Le nombre quotidien de nouvelles contaminations en Amérique latine a désormais dépassé celui de l’Europe et des Etats-Unis. On dénombre ainsi 5 500 nouvelles contaminations en vingt-quatre heures au Pérou, pour un total de près de 135 000 cas. Le Chili compte plus de 4 800 contaminations en 24 heures tandis que le Brésil est devenu le 2ème pays au monde le plus touché, avec 391 000 cas et plus de 25 500 décès. Officiellement, le Brésil recense en ce moment 1 000 morts par jour. Un nombre qui est sans doute en-deçà de la réalité, car les tests sont limités.
Alors que le continent avait été relativement épargné au début de la pandémie, l'épidémie de Covid-19 est en pleine explosion aujourd'hui, en raison notamment des systèmes de santé locaux dont les capacités sont limitées. Le contexte socio-économique est aussi très différent de l’Europe ou des Etats-Unis, rappelle Jean-Jacques Kourliandsky, chercheur à l'Institut de relations internationales et stratégiques (IRIS) et directeur de la maison de l’Amérique latine à la Fondation Jean Jaurès." Le confinement est très difficile à respecter pour deux raisons : l'habitat, alors qu'une partie importante de la population latino-américaine vit dans des favelas, et d'autre part il y a entre 17 % de la population au Chili et plus de 60 % de la population en Bolivie qui vit au jour le jour, de travail informel de vente de rue et qui n'a pas de protection sociale ou de chômage. Toutes ces catégories de population se retrouvent donc dans des situations très compliquées". Au Chili, des manifestations ont éclaté à Santiago malgré le confinement pour dénoncer l’insuffisance des aides de l’Etat.
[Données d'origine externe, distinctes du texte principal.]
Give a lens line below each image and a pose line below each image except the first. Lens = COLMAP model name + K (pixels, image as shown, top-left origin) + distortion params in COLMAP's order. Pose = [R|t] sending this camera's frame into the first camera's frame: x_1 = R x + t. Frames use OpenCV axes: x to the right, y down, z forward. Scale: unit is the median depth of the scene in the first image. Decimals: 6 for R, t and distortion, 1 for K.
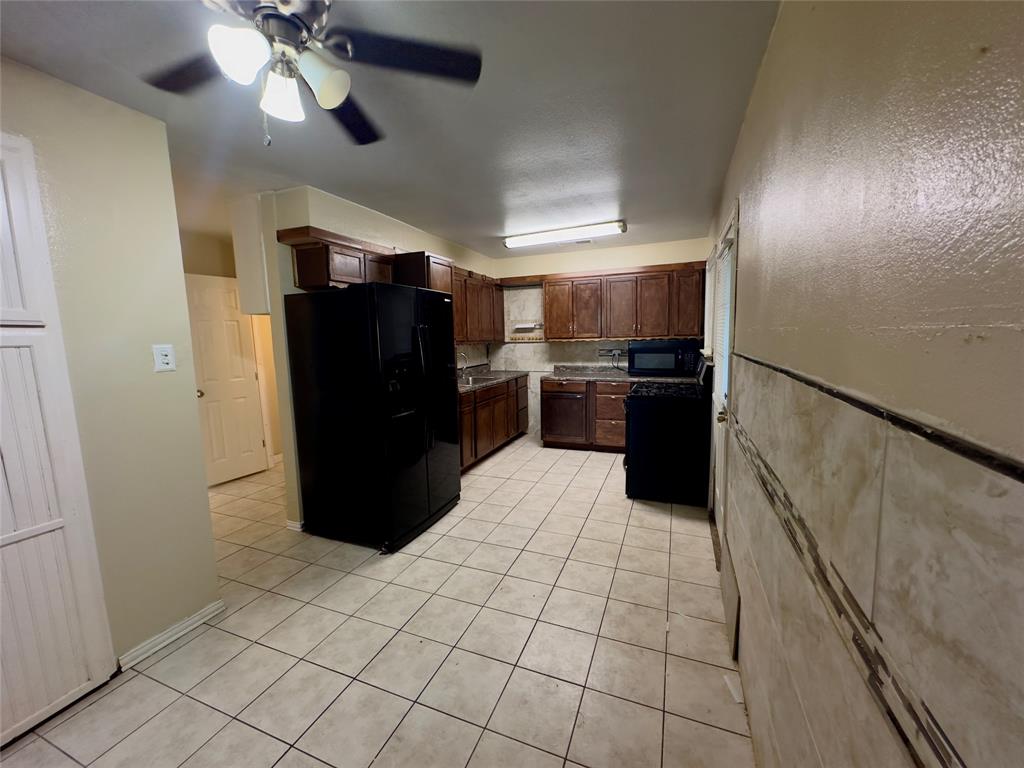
lens RADIAL K [[412.2, 0, 514.9], [0, 412.2, 384.7], [0, 0, 1]] dist [0.002664, -0.001673]
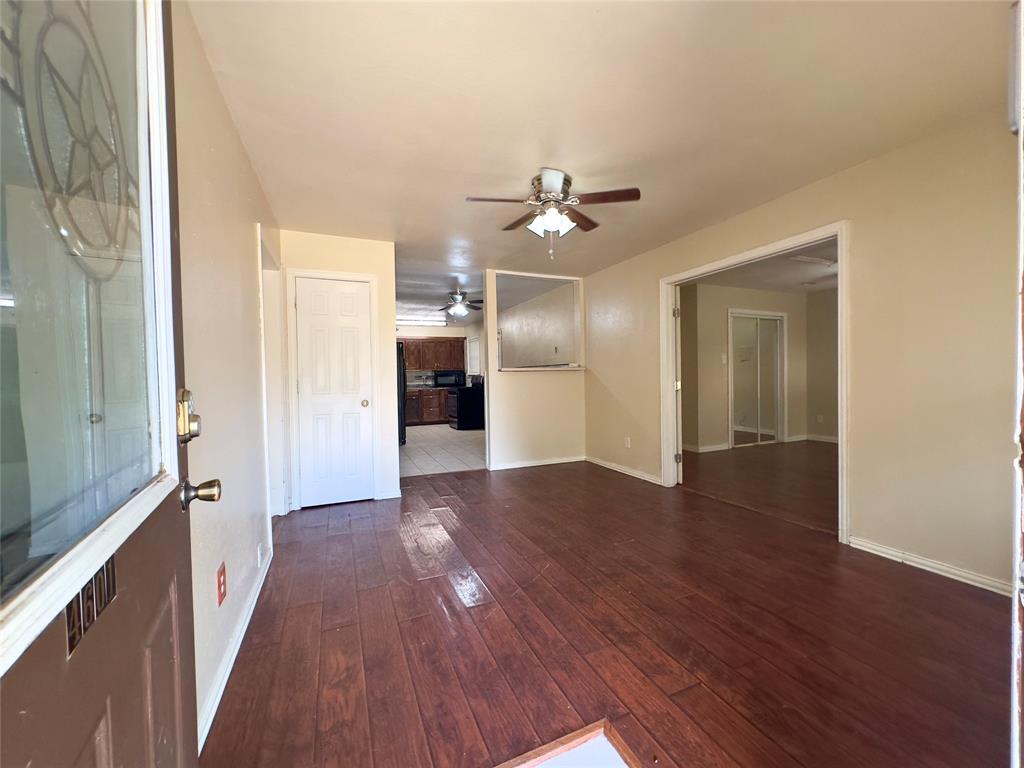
lens RADIAL K [[412.2, 0, 514.7], [0, 412.2, 383.8], [0, 0, 1]] dist [0.002664, -0.001673]
pose [[0.704590, -0.004757, 0.709598, -1.303645], [0.090230, 0.992461, -0.082940, 0.239954], [-0.703854, 0.122466, 0.699708, -1.057231]]
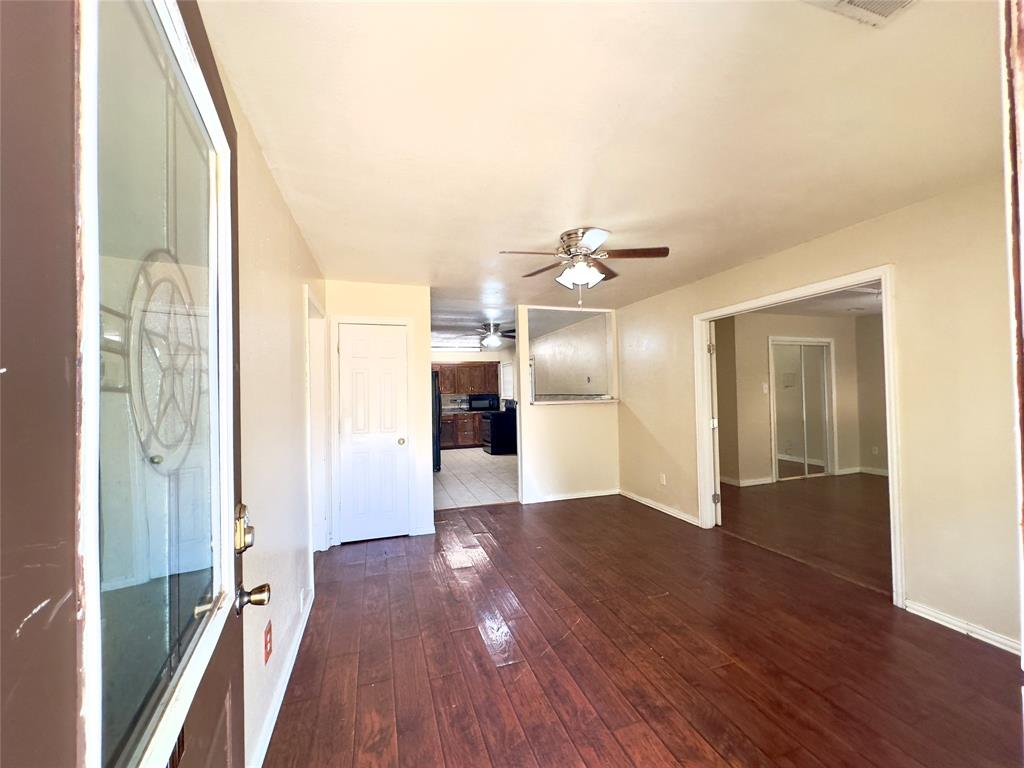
lens RADIAL K [[412.2, 0, 514.1], [0, 412.2, 385.8], [0, 0, 1]] dist [0.002664, -0.001673]
pose [[0.761916, 0.017078, 0.647451, -1.307696], [0.084355, 0.988521, -0.125342, 0.190017], [-0.642159, 0.150116, 0.751729, -1.077366]]
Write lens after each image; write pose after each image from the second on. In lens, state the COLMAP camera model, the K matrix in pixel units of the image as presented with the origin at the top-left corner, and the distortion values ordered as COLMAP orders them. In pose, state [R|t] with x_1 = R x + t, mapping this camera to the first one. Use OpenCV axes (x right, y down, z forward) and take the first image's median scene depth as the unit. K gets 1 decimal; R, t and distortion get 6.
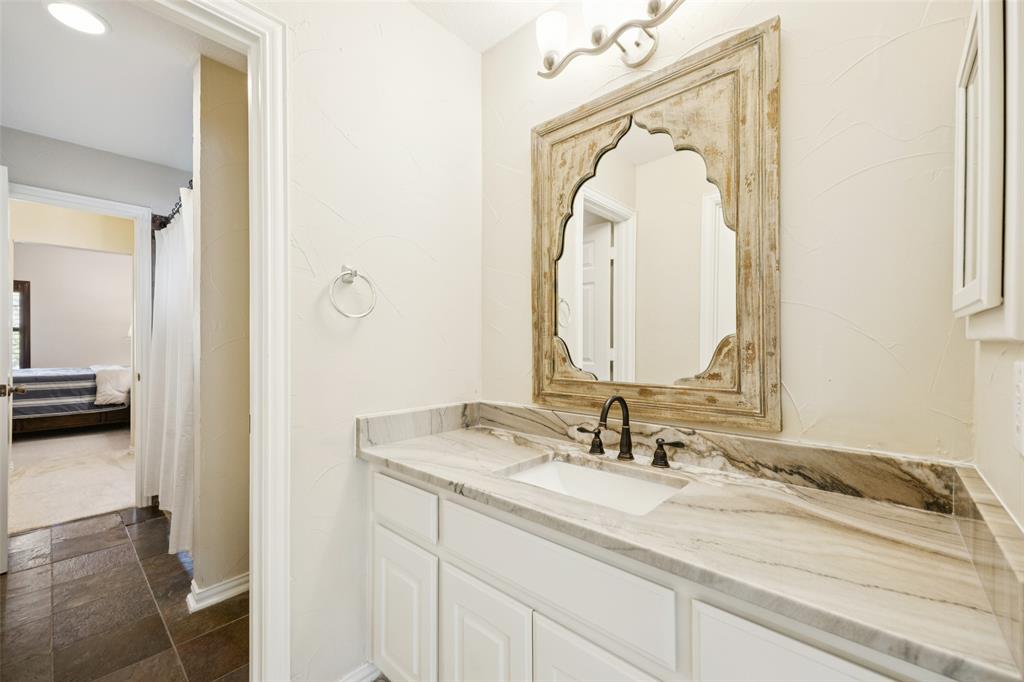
lens RADIAL K [[419.1, 0, 510.0], [0, 419.1, 337.2], [0, 0, 1]] dist [0.017432, 0.000230]
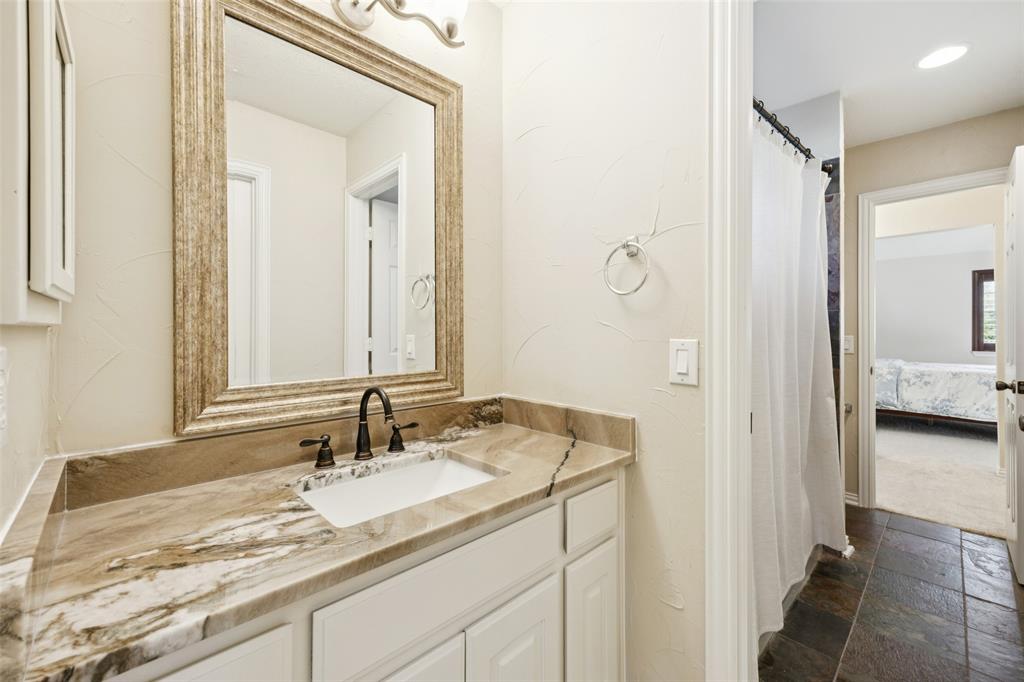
lens RADIAL K [[419.1, 0, 515.9], [0, 419.1, 326.8], [0, 0, 1]] dist [0.017432, 0.000230]
pose [[0.076897, 0.009037, 0.996998, -0.643261], [-0.001373, 0.999959, -0.008958, 0.011249], [-0.997038, -0.000680, 0.076907, 0.620045]]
Peu de pays ont pu en effet mettre en place un bouclier social, comme en Europe. Au Chili, les personnes reçoivent par exemple 74 euros par mois.
Certains responsables politiques ont aussi fait le choix de privilégier l’économie sur la santé. " Il y a eu des comportements politiques très différents d'un pays à l'autre. Le côté le plus positif de la lutte contre le coronavirus a été constaté en Argentine avec très rapidement la fermeture des frontières, la suspension des liaisons aériennes et le confinement. A l'inverse, au Nicaragua, les dirigeants n'ont pris aucune décision particulière et ont même convoqué la population au mois de mars à une "marche d'amour" au risque de propager l'épidémie", détaille Jean-Jacques Kourliandsky. Le président mexicain Obrador agitait il y a peu de temps des amulettes contre le virus. Quant au président brésilien, Bolsonaro il ne respectait ni les gestes barrières, ni la distanciation, en conflit ouvert tant avec ses ministres de la Santé qu’avec les gouverneurs qui ont mis en place un confinement, dans ce pays fédéral.
Cette désinvolture de Bolsonaro pourrait faire plus de 100 000 morts dans les prochains mois, selon les projections. La situation est très inquiétante en particulier pour les Amérindiens. Selon l’ONG Survival international, plus de 150 Amérindiens sont déjà décédés. Pour les populations autochtones isolées d’Amazonie il y a un réel risque de catastrophe humanitaire : " Ces populations sont plus vulnérables aux maladies, ils n'ont aucune immunité", souligne Fiore Lungo, présidente de Survival France.
Le nombre de cas progresse aussi en Guyane qui partage 700 km de frontières avec le Brésil. Pour l’instant il n’y a eu qu’un seul décès et deux patients sont en réanimation. Mais des élus français s’inquiètent de l’évolution de la situation. Gabriel Serville, député de la 1ère circonscription de Guyane, ne cache pas son inquiétude : "Nous avons vu affluer massivement des personnes qui fuient le Brésil par le fleuve et tentent de venir se faire soigner sur le sol français. Pour l'instant, il y a une marge de manoeuvre mais on ne sait pas de quoi demain sera fait".
1245 cas et 11 morts : c'est le bilan très faible au Vénézuéla, un pays exsangue depuis plusieurs années. Un bilan en trompe l’œil, selon Fabrice Andréani, chercheur à l’université Lyon 2 et spécialiste du Vénézuéla : "C'est évident que les chiffres sont beaucoup plus élévés. Les personnels soignants sont intimidés..." Une communication verrouillée donc, dans un pays qui ne teste pas vraiment efficacement ses cas. La Chine a fourni à Caracas beaucoup de tests sérologiques, indiquait Fabrice Andréani à Jean-Baptiste Labeur, alors que, pour repérer les cas, il faut des tests PCR.